Since then, Navient has filed to get all three lawsuits dismissed. So far, two judges have rejected the dismissal requests, leaving only the judge in Illinois still deliberating. The Washington and CFPB cases will go to trial, but some people suspect that Navient will settle before that.

Why the Navient Lawsuit Matters

Navient is the largest student loan servicer with a $300 billion student loan portfolio servicing 12 million borrowers. They were on the short list for the position of sole federal student loan servicer before that competition was canceled. If the move to a single servicer is revisited, Navient will likely jump back to the top three.

Federal student loan borrowers rely on communication and cooperation from their loan servicer. When that doesn’t happen, it jeopardizes the financial security of the more than 44 million borrowers in America. Bad advice, poor communication, and sloppy practices form the basis of the Navient lawsuit filed in January. Specifically, CFPB accused Navient of  

  • Incorrectly applying payments
  • Steering borrowers away from cost-saving repayment programs and into forbearance where interest would continue to accrue
  • Failing to effectively remind borrowers of annual deadlines to remain in cost-saving repayment plans
    • The email reminders they did send about recertification had no urgency and merely suggested that the borrower check their account for a new message.
  • Overcomplicating the process to release a co-signer
    • Releasing a co-signer requires a set amount of on-time payments; Navient systems reset that counter if the borrower paid extra to get ahead of schedule.
  • Misreported default status of veterans
    • Veteran borrowers complained that their accounts were mislabeled and reported to the credit bureaus as defaulted, harming their credit.

Recent Activity

Navient’s initial response to the lawsuit was that their duty is to collect money for the federal government, not to help consumers: “There is no expectation that the servicer will ‘act in the interest of the consumer.’”

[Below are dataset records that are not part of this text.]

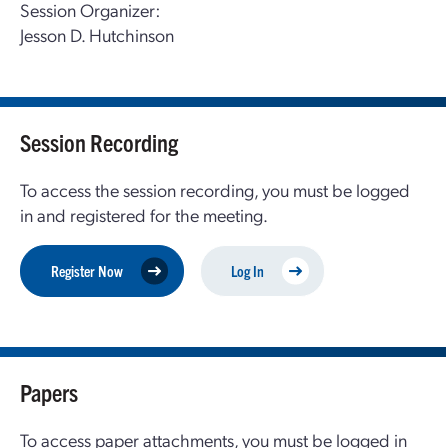
Session Organizer:
Jesson D. Hutchinson
Session Recording
To access the session recording, you must be logged
in and registered for the meeting.
Register Now
Log In
Papers
To access paper attachments, you must be logged in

U.S. District Judge Robert Mariani, the judge who rejected the request for dismissal of the CFPB lawsuit, pointed out that Navient’s statement directly contradicted other statements in their CEO’s blog: “At Navient, we make it a priority to educate our federal borrowers about income-driven options. … These programs are our primary tool in helping borrowers avoid default. As a result, we are a leader enrolling borrowers in these programs.”

We’re still waiting to hear whether the request for dismissal in the Illinois lawsuit will be rejected like the other two.